Your last comment about the internet reminds me of something Isaac Asimov said — “I don’t fear computers. I fear the lack of them.” Have you read The Last Question ? (God is a giant computer!)
.-= Brenda´s last blog ..Looking Ahead =-.

David July 31, 2009 at 1:11 pm

That’s a good question. Here’s what I try to do.

I try to see all mean-spiritedness as an essential part of a vast learning process. We need to do things badly in order to discover how to do things well. One persons’ bad behavior is an essential part of their own development and the development of humankind.

When we just look at a part of it, it’s ugly and disheartening, but if we zoom out a bit we can see the entire context: a beautiful, organic process of growth and refinement.

Just like the sight of an animal carcass in the forest might be upsetting or unpleasant, but when you consider it in terms of the grand cycle of life, death, decay and regrowth, we can see it’s a much more beautiful thing we’re seeing.

I find this hard to do if I’m wrapped up in a bad mood or something, because it’s so hard to gain perspective in that state, but at other times I can relax and know that everything indeed has its place.

LeeShand January 16, 2010 at 10:46 am

Another gem, I love this one. So well said.
“This responsibility cannot be left to other people, or to the tides of circumstance. Each person must come to their own personal transformation, so that they can hear that voice in themselves, and not just take someone else’s word for it. Our future depends on it.”
I love that part.

Bernice January 18, 2010 at 12:00 pm

I read this title under your Worst of Raptitude and had to go back and comment that this was what really made me stay attached to your blog. I love and agree with your way of thinking on all of your subjects, especially this one. Thank you so much! This blog should not be anywhere on your “worst” list.

Murali January 21, 2010 at 1:36 am

I stumbled upon your blog a few months back, and just wanted to say “Thank You.” You write and capture so well much of how I want to live my life.

David January 21, 2010 at 1:43 am

Thank you Murali. What a nice compliment to come across :)

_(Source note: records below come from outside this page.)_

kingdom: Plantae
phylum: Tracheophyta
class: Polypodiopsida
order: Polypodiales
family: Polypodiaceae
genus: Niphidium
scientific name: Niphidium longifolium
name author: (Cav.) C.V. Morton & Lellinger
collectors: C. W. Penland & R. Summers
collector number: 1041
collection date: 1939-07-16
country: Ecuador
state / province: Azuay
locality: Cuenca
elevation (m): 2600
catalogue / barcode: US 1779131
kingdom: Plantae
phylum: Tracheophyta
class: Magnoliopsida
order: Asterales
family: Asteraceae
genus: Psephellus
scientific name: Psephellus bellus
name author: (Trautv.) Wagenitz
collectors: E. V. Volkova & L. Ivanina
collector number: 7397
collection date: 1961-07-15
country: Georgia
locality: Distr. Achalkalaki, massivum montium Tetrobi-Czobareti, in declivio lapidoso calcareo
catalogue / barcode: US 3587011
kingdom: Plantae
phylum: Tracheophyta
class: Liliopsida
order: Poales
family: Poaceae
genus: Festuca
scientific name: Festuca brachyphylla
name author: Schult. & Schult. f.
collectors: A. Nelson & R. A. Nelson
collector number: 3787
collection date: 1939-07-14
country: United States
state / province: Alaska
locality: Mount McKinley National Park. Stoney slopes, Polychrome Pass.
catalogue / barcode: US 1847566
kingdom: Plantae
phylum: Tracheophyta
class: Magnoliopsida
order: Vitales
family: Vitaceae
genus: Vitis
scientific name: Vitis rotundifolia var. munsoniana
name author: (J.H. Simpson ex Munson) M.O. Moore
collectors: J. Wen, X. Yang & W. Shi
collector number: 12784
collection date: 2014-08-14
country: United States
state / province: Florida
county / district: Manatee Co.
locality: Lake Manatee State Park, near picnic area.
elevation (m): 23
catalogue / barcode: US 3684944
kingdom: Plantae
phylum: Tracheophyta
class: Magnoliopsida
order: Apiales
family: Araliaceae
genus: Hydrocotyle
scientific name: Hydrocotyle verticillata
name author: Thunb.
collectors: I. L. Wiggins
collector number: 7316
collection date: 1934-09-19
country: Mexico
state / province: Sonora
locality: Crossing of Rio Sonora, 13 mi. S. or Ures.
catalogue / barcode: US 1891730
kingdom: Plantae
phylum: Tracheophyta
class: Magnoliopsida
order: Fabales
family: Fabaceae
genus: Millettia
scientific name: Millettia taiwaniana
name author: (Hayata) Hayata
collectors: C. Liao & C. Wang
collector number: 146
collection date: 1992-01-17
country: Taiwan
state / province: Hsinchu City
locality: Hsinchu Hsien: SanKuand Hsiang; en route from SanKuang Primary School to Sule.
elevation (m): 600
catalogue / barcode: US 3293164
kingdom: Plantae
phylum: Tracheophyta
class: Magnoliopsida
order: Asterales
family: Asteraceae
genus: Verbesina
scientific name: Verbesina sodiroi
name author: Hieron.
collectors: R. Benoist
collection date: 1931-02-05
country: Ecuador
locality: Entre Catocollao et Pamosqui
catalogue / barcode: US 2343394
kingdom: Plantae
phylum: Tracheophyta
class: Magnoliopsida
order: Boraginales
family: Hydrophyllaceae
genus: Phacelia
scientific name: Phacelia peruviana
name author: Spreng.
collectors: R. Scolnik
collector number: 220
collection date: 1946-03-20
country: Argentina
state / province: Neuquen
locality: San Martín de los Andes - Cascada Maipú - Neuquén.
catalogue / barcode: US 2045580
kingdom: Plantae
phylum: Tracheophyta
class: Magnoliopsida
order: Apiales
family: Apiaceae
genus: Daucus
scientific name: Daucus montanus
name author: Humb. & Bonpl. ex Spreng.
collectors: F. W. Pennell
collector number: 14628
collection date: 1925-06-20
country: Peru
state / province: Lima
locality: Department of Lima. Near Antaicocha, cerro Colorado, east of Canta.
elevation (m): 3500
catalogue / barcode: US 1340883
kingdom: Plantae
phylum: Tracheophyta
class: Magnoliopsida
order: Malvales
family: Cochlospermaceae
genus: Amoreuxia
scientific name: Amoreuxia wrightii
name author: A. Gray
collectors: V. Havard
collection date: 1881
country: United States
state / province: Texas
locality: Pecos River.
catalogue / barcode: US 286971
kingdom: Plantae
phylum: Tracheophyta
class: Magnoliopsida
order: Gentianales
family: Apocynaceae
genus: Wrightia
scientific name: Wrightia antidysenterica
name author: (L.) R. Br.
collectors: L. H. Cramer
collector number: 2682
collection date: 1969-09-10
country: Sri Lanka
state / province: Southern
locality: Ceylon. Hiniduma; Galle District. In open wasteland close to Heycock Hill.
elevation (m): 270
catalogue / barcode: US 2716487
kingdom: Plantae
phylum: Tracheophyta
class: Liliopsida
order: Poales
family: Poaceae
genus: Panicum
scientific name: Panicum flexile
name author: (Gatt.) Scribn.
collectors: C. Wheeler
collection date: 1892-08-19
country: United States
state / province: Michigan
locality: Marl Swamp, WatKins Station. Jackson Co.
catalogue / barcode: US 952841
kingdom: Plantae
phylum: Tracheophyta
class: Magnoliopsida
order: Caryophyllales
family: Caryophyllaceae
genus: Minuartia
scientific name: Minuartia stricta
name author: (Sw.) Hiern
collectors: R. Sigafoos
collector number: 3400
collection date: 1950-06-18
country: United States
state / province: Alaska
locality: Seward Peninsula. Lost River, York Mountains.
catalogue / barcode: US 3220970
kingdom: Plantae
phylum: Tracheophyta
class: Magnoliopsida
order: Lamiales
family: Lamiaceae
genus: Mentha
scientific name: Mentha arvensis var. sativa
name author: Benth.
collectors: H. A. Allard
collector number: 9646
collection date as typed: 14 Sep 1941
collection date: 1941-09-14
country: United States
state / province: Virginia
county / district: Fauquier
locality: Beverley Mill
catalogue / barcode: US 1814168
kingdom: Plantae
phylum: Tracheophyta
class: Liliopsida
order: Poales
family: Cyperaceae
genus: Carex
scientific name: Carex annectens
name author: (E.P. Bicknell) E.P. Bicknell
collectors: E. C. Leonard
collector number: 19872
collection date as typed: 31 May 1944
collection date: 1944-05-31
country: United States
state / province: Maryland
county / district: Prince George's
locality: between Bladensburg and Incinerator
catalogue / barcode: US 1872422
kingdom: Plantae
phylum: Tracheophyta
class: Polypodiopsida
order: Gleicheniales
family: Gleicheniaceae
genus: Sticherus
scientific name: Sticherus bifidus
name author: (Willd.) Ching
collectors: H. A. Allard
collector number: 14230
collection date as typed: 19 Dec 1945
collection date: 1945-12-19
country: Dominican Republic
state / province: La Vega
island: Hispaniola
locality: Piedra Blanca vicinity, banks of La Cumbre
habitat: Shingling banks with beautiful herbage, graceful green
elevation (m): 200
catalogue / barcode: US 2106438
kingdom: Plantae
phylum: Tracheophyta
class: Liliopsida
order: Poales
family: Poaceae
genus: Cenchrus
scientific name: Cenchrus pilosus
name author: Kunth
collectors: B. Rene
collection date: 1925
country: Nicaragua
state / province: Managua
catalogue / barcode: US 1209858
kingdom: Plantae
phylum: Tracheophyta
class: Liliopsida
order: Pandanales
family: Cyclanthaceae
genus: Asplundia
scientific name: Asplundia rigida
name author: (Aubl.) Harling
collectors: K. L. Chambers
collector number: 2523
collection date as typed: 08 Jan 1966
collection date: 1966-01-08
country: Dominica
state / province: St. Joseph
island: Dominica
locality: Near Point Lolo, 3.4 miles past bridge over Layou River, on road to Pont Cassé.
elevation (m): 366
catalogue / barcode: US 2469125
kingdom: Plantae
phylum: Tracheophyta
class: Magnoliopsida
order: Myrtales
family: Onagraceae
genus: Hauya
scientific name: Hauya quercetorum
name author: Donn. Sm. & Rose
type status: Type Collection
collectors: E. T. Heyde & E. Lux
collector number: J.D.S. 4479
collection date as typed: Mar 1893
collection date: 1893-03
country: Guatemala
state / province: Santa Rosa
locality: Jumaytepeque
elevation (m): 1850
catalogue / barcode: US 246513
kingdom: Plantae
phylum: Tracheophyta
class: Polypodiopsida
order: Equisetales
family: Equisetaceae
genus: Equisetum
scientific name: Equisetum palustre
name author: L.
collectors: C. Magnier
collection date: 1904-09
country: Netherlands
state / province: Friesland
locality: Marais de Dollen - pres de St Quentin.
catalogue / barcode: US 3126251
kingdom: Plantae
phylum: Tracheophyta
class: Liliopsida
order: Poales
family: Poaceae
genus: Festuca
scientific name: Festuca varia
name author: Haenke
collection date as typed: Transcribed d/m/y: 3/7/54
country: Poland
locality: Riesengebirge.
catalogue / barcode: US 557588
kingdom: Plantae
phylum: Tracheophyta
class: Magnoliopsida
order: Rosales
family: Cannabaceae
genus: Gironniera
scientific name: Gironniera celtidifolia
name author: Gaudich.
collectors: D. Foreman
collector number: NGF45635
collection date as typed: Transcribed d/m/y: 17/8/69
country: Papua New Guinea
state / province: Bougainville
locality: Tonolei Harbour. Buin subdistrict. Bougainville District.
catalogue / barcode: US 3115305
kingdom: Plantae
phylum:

Ric Evoy May 12, 2010 at 1:10 pm

I will Never be the same thinker

sally September 28, 2013 at 6:07 am

I have had a week of less than ideal circumstances. Some of them caused by myself and I have been feeling really bad about my own actions. Normally I am well aware of how my thoughts affect the quality of my days and life; this week under trying circumstances it is much harder than usual. But it will come good.